4) Data boundaries and persistence
State placement is another very important architectural decision in MV3. In this implementation, state is partitioned by lifecycle and access pattern.
Conversation state: Background memory for fast turn-by-turn orchestration (Agent.chatMessages). Tool settings: chrome.storage.local so settings persist between sessions. Semantic history vectors: IndexedDB (VectorHistoryDB) for larger local search data. Extracted page content: Background cache (WebsiteContentManager) keyed by active URL.
As explained in Section 1.2, keeping conversation history in the background provides one canonical state across UI updates. This keeps short-lived state in memory, persistent settings in extended storage, and large amounts of captured data in a local database.
5) Notes on building and packaging
Although complex build configurations are not required, MV3 requires predictable output at each runtime.

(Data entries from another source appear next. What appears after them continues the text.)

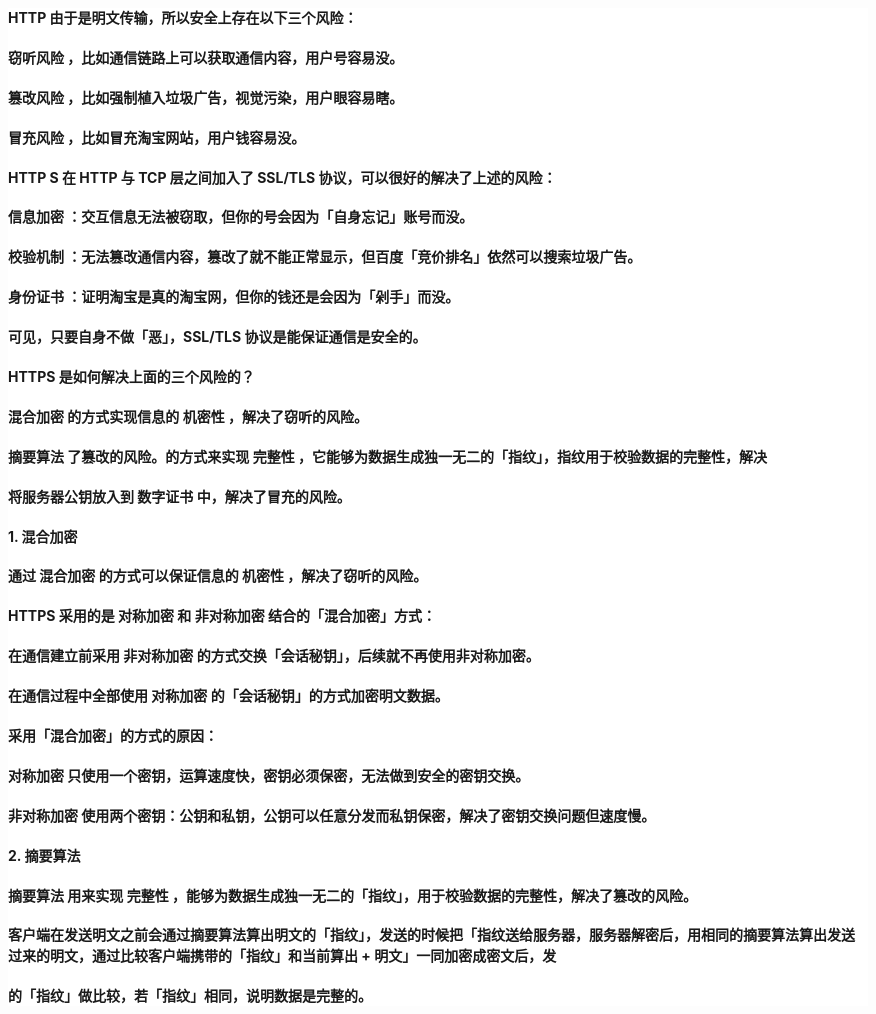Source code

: #### HTTP 由于是明文传输，所以安全上存在以下三个⻛险：

#### 窃听⻛险 ，比如通信链路上可以获取通信内容，用户号容易没。

#### 篡改⻛险 ，比如强制植入垃圾广告，视觉污染，用户眼容易瞎。


#### 冒充⻛险 ，比如冒充淘宝网站，用户钱容易没。

#### HTTP S 在 HTTP 与 TCP 层之间加入了 SSL/TLS 协议，可以很好的解决了上述的⻛险：

#### 信息加密 ：交互信息无法被窃取，但你的号会因为「自身忘记」账号而没。

#### 校验机制 ：无法篡改通信内容，篡改了就不能正常显示，但百度「竞价排名」依然可以搜索垃圾广告。

#### 身份证书 ：证明淘宝是真的淘宝网，但你的钱还是会因为「剁手」而没。

#### 可⻅，只要自身不做「恶」，SSL/TLS 协议是能保证通信是安全的。

#### HTTPS 是如何解决上面的三个⻛险的？

#### 混合加密 的方式实现信息的 机密性 ，解决了窃听的⻛险。

#### 摘要算法 了篡改的⻛险。的方式来实现 完整性 ，它能够为数据生成独一无二的「指纹」，指纹用于校验数据的完整性，解决

#### 将服务器公钥放入到 数字证书 中，解决了冒充的⻛险。

#### 1. 混合加密

#### 通过 混合加密 的方式可以保证信息的 机密性 ，解决了窃听的⻛险。


#### HTTPS 采用的是 对称加密 和 非对称加密 结合的「混合加密」方式：

#### 在通信建立前采用 非对称加密 的方式交换「会话秘钥」，后续就不再使用非对称加密。

#### 在通信过程中全部使用 对称加密 的「会话秘钥」的方式加密明文数据。

#### 采用「混合加密」的方式的原因：

#### 对称加密 只使用一个密钥，运算速度快，密钥必须保密，无法做到安全的密钥交换。

#### 非对称加密 使用两个密钥：公钥和私钥，公钥可以任意分发而私钥保密，解决了密钥交换问题但速度慢。

#### 2. 摘要算法

#### 摘要算法 用来实现 完整性 ，能够为数据生成独一无二的「指纹」，用于校验数据的完整性，解决了篡改的⻛险。


#### 客户端在发送明文之前会通过摘要算法算出明文的「指纹」，发送的时候把「指纹送给服务器，服务器解密后，用相同的摘要算法算出发送过来的明文，通过比较客户端携带的「指纹」和当前算出 + 明文」一同加密成密文后，发

#### 的「指纹」做比较，若「指纹」相同，说明数据是完整的。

Multi-entry build in vite.config.ts: Check output names/paths (sidebar.html, background.js, content.js) to match manifest. Keep content scripts as self-contained output to avoid chunk loading issues at runtime.
The goal is simple. Place one artifact for each Chrome entry point exactly where public/manifest.json expects it.
final point
The choice of architecture that will unlock this entire project is a clear separation of concerns. Orchestration and model execution occurs in the background, the UI surface remains thin, and content scripts handle page access.
This project uses a side panel, but the same approach will work for other setups.
Popup-first assistant: Use action.default_popup for quick interactions that own conversation state and model execution in the background. Copilot in the side panel: Maintain long-running conversations in a persistent panel while tool loops and caching are handled in the background. Agent per tab: If you want each tab to have its own context, maintain one agent state per tabId in the background. Hybrid UI (popup + side panel + options page): All UI entry points communicate with the same background coordinator and reuse the same message contract.
The practical rules are simple. Decide where the state lives (globally, tabId, or site scoped) and keep that state and model inference in the background (basically as a background service), with the UI/content runtime acting as a centralized client.